Cardinal Cupich: Francis is giving new life to Vatican II reforms by Joshua McElwee: “The hopes and the joys. But also, the struggles, the sorrows that people have. He is united with them. The church claims to be an expert in humanity, and an expert about humanity. I think that the pope is really trying to, in many ways, express the aspirations of humanity but also the challenges it faces today, much like the document Gaudium et spes did. That’s how I would sum it up.”

Pope Francis’ fourth anniversary: will the reforms work? by Michael Sean Winters: “We have had four years in which the universal pastor of the church has unrelentingly called attention to the plight of the poor. Could a future pope turn his back on the Global South and the poverty of the people there in order to make nice with the wealthy of the West? Is it conceivable that a future pope would join forces with the movements of political reaction and national chauvinism, turning his back on the plight of migrants and refugees?”
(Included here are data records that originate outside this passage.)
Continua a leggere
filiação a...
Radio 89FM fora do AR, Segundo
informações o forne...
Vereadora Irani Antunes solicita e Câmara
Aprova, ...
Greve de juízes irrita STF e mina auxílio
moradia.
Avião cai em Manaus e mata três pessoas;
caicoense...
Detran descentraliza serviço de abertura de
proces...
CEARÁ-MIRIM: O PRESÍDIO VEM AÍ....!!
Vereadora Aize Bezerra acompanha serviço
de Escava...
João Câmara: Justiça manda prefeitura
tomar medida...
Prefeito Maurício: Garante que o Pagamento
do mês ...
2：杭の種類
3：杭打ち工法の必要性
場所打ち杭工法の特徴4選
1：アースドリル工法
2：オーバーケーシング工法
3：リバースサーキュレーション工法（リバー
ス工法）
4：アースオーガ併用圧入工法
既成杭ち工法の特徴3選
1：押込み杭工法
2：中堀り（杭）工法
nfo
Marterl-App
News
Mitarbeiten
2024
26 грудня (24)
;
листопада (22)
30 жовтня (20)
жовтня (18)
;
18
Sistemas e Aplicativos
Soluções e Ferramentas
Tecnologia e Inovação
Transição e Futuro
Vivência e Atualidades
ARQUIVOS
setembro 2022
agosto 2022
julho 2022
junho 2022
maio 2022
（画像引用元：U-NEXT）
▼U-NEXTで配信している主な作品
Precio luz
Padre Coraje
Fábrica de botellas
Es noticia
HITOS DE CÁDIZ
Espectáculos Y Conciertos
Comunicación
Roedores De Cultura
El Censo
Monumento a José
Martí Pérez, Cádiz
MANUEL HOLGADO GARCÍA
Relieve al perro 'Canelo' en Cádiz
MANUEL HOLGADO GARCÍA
Pope Francis: Top 10 Most Important Moments by Wyatt Massey: “In “Laudato Si,’” the pope criticized consumerism, discussed the effects of climate change on the poor and grounded his argument deeply in the Bible and church tradition. The encyclical, published June 18, 2015, officially added teaching on the environment to the body of Catholic Social Teaching.”

Highlights of Year 4 by OSV: “Upon receipt of the International Charlemagne Prize of Aachen in recognition of his work to promote European unification in early May, Pope Francis asks of the continent: “What has happened to you, the Europe of humanism, the champion of human rights, democracy and freedom?””

Four years on, Francis’s pastoral revolution is the heart of it all Austen Ivereigh: “Its impact may be deep and wide-ranging, but the essence of the Francis reform, clearly visible after four years, is a re-focussing on the Church’s pastoral mission to humanity.”

Pope Francis Hosts Lunch with Syrian Refugees

via Vatican Radio:

Pope Francis had lunch with a group of 21 Syrian refugees on Thursday at the Casa Santa Marta.

During the luncheon, both adults and children had the possibility to speak with Pope Francis about the beginnings of their life in Italy.

The children gave the Holy Father a collection of their drawings, and the Pope showered them with toys and other gifts.

The refugees, who live in Rome and are hosted by the St. Egidio Community, were brought to Rome from Lesbos by Pope Francis at the conclusion of his visit to the Greek island on 16 April 2016.